I know there’s been a few posts about this before, but it’s been a month since the last one and it’s still ongoing. It doesn’t seem that any of the LW admins responded to Zag’s post on their help community, and the last response from lodion/Nath I’m aware of was from 4 months ago when there were outright federation failures as opposed to just lengthy delays.

@Nothing4You@programming.dev posted a comment on the post from last month about the delays stating that it’s an issue on our end as our server isn’t keeping up. I’m not sure whether this is the case or not, and I’m not sure how to interpret the Grafana dashboard they linked to, but as it’s a new reply on an old post, I wanted to note it.

Current federation delays seem to be around 7 days. It doesn’t seem to be affecting posts themselves on Lemmy.world communities, but does affect all replies to them (even from users on other instances), and all upvotes on the posts. [Edit: on further investigation, this isn’t the case.
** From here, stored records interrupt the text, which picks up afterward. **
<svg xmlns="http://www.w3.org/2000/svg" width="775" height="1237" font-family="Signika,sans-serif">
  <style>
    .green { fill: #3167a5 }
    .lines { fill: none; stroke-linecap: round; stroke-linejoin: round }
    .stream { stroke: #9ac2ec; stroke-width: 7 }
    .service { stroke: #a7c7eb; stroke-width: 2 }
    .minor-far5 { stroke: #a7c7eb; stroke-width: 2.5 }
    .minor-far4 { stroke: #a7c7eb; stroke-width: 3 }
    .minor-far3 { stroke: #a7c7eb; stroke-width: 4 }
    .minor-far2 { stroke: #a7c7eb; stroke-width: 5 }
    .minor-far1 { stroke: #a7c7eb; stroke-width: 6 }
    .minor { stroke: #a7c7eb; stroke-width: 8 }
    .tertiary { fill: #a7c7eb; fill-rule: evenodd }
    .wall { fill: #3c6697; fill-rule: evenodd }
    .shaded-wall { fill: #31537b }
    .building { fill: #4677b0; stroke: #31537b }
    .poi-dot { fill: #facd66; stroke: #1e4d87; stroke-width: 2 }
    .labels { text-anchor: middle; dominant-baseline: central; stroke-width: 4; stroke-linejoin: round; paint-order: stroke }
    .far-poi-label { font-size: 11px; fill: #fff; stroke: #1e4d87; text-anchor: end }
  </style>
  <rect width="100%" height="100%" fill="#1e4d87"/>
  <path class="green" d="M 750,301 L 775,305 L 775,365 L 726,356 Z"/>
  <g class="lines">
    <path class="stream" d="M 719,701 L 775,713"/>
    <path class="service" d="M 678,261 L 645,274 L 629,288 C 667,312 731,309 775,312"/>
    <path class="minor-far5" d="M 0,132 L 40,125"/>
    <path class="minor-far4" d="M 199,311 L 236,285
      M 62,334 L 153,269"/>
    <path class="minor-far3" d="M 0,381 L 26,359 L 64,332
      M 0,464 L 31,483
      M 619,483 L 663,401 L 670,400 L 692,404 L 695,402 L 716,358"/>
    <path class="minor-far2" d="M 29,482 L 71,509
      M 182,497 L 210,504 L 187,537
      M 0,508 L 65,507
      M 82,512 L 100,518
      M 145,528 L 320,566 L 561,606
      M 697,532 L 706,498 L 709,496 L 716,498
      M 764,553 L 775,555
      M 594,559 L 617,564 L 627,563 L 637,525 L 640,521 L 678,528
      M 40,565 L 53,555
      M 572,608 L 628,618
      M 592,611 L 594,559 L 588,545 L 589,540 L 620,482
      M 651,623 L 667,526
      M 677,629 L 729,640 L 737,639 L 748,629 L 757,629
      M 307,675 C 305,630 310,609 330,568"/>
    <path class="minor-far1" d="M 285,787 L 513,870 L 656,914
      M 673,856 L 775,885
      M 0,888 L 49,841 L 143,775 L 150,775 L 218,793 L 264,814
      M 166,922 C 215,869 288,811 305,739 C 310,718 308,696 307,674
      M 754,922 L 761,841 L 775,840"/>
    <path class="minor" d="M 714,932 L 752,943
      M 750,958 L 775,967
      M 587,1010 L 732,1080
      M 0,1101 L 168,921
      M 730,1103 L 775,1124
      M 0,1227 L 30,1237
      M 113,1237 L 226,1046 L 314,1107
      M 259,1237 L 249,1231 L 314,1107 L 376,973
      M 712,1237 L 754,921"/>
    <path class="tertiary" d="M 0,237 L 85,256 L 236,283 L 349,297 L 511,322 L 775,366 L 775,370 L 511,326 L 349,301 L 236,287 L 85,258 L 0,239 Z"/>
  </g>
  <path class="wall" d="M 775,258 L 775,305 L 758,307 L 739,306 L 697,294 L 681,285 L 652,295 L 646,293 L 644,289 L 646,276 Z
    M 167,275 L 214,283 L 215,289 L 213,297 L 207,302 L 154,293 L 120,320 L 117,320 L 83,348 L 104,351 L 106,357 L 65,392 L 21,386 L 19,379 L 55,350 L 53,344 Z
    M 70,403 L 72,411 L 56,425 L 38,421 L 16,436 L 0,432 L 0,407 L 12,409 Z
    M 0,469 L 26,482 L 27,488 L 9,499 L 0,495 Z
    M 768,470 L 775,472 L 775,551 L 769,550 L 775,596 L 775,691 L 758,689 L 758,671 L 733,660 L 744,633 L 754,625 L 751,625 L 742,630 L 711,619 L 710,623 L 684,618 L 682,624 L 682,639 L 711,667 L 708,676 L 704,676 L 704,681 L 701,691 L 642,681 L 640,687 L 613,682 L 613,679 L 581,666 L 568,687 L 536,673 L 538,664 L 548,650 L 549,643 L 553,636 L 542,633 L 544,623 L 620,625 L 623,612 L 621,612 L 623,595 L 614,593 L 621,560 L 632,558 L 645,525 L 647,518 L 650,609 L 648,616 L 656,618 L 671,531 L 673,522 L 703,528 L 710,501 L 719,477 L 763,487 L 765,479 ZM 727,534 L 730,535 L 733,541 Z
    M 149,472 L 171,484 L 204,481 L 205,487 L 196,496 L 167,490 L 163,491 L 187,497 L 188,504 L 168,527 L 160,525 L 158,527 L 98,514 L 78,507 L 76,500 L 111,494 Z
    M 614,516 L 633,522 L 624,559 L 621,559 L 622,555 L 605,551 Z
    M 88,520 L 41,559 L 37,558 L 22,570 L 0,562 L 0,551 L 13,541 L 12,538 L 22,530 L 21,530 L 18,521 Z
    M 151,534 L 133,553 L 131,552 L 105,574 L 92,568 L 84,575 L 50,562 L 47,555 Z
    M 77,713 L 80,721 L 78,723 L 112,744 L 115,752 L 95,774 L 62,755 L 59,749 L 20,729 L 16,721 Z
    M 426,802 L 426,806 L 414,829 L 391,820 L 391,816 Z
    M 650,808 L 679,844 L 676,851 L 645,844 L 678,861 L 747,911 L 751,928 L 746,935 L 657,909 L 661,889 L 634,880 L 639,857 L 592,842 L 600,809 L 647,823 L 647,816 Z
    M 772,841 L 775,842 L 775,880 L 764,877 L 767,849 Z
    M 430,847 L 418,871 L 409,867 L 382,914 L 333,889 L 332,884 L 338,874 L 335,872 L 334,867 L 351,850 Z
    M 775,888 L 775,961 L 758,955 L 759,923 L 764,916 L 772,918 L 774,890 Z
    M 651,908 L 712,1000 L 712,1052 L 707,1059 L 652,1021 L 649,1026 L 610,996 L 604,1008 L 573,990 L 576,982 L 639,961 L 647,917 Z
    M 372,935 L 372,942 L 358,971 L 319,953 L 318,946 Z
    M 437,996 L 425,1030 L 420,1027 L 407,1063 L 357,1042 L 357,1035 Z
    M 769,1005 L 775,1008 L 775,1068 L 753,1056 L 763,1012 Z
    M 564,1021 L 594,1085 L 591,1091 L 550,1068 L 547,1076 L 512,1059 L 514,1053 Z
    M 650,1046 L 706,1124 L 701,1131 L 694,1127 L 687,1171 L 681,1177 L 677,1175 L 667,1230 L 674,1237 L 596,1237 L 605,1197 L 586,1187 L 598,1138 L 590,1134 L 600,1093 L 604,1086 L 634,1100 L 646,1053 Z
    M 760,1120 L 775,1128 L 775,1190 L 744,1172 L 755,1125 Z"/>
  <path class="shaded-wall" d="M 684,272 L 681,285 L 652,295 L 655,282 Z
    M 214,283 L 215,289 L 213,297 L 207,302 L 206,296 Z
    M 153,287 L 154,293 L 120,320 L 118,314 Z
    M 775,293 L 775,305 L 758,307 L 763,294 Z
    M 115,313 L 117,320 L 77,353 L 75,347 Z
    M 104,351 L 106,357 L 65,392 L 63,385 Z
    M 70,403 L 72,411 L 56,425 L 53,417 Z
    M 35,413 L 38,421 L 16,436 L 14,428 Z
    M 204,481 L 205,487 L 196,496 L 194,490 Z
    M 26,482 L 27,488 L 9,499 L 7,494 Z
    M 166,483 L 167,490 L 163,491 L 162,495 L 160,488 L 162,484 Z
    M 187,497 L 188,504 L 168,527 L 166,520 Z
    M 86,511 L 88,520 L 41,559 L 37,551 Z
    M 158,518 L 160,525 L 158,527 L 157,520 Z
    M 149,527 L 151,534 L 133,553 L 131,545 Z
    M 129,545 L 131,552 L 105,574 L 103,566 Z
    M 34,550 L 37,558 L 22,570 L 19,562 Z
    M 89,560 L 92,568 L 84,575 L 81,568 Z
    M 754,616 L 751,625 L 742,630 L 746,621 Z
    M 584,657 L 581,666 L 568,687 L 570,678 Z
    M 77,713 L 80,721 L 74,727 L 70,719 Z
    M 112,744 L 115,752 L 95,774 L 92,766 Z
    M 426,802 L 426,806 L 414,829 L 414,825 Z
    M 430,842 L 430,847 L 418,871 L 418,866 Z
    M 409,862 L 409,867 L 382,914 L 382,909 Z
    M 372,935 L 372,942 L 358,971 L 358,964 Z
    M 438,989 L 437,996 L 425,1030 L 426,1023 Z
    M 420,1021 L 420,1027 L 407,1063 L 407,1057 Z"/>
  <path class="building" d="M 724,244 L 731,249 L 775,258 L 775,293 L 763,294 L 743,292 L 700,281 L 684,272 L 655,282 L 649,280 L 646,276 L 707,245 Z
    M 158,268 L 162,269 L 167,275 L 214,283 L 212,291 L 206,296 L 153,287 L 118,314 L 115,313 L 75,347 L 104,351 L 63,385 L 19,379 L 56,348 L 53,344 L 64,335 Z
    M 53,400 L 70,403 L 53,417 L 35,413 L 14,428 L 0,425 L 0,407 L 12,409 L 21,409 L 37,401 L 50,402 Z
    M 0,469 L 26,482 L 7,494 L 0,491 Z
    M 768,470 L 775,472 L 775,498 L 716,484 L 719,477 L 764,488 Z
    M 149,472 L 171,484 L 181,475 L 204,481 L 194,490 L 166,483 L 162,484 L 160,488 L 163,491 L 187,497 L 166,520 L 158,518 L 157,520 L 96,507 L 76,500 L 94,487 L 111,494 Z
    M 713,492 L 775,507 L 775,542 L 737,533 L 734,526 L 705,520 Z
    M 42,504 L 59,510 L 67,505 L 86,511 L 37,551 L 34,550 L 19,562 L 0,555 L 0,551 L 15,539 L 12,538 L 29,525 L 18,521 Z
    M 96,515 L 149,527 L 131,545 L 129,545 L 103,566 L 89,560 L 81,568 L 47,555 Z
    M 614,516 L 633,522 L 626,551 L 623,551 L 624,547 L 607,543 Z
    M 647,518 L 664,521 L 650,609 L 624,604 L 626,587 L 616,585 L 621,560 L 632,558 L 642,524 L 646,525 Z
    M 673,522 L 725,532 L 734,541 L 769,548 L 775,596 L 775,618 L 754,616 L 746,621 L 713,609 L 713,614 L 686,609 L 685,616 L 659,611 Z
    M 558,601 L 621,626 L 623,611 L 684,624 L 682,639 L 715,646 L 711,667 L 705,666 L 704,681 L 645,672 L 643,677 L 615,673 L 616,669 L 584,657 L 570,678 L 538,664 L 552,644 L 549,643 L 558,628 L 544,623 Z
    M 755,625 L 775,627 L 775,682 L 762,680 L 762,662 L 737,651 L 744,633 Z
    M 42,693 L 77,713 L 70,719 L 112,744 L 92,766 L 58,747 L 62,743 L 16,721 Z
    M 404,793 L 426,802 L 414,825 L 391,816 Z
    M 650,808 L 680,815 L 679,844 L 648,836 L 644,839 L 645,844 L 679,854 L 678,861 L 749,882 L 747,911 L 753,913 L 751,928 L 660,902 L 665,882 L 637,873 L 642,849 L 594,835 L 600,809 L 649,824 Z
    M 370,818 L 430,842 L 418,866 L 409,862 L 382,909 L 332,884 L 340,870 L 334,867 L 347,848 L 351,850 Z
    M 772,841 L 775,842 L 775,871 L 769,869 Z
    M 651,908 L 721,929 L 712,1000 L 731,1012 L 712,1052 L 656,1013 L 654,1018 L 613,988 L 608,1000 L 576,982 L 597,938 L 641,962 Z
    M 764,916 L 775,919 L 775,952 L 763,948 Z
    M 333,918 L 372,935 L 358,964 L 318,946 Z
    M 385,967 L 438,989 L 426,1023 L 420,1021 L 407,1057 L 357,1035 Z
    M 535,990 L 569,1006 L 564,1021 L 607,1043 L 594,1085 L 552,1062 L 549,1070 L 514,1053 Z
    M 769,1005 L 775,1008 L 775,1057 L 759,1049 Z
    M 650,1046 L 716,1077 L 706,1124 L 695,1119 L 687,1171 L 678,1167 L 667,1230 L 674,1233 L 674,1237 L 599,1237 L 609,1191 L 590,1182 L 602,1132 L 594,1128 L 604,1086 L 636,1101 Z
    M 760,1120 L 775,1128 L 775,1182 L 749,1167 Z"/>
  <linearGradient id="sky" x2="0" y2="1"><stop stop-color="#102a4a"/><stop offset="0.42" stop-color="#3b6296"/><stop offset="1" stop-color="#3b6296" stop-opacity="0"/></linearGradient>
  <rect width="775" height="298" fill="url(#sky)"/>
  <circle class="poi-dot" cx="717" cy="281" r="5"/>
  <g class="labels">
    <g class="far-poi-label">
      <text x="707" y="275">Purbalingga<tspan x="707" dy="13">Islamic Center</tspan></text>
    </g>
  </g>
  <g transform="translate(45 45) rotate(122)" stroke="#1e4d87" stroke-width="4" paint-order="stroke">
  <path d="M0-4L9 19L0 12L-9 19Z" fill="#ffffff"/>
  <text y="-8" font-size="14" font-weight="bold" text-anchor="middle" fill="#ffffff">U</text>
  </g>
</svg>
The current delays are at least 13 days, and this does actually affect posts too]

I don’t want to sound too pushy, since the LW admins and Lodion/Nath are all volunteers, but I was hoping we might be able to get an update on what the cause is, and if it’s an issue in Lemmy itself, if anybody’s opened an issue on GitHub and the developers are aware.

(NB: I don’t interact that much with LW, so all of my testing has been on the Boost for Lemmy community.)

  • Baku@aussie.zoneOP
    link
    fedilink
    English
    arrow-up
    0
    ·
    edit-2
    6 months ago

    Please ELI5: How does latency alone (319ms from Helsinki to Sydney, apparently) cause week long response times?

    • Nothing4You@programming.dev
      link
      fedilink
      English
      arrow-up
      1
      ·
      6 months ago

      lemmy’s current federation implementation works with a sending queue, so it stores a list of activities to be sent in its database. there is a worker running for each linked instance checking if an activity should be sent to that instance, and if it should, then send it. due to how this is currently implemented, this is always only sending a single activity at a time, waiting for this activity to be successfully sent (or rejected), then sending the next one.

      an activity is any federation message when an instance informs another instance about something happening. this includes posts, comments, votes, reports, private messages, moderation actions, and a few others.

      let’s assume an activity is generated on lemmy.world every second. now every second this worker will send this activity from helsinki to sydney and wait for the response, then wait for the next activity to be available. to simplify things, i’ll skip processing time in this example and just work with raw latency, based on the number you provided. now lemmy.world has to send an activity to sydney. this takes approximately 160ms. aussie.zone immediately responds, which takes 160ms for the response to get back to helsinki. in sum this means the entire process took 320ms. as long as only one activity is generated per second, this is easy to keep up with. still assuming there is no other time needed for any processing, this means about 3.125 activities can be transmitted from lemmy.world to aussie.zone on average.

      the real activity generation rate on lemmy.world is quite a bit higher than 3.125 activities per second, and in reality there are also other things that take up some time during this process. over the last 7 days, lemmy.world had an average activity generation rate of about 5.45 activities per second. it is important to note here that not all activities generated on an instance will be sent to all other linked instance, so this isn’t a reliable number of how many activities are actually supposed to be sent to aussie.zone every second, rather an upper limit. for example, for content in a community, lemmy will only send these activities to other instances that have at least one subscriber on the remote instance. although only a fraction of the activities, private messages are another example of an activity that is only sent to a single linked instance.

      to answer the original question: the week of delay is simply built up over time, as the amount of lag just keeps growing.

      additionally, lemmy also discards its queued activities that are older than a week once a week, so if you go over 7 days of lag for too long you will start completely missing activities that were over the limit. as previously explained, this can be any kind of federated content. it can be posts, comments, votes, which are usually not that important, but it can also affect private messages, which are then just lost without the sender ever knowing.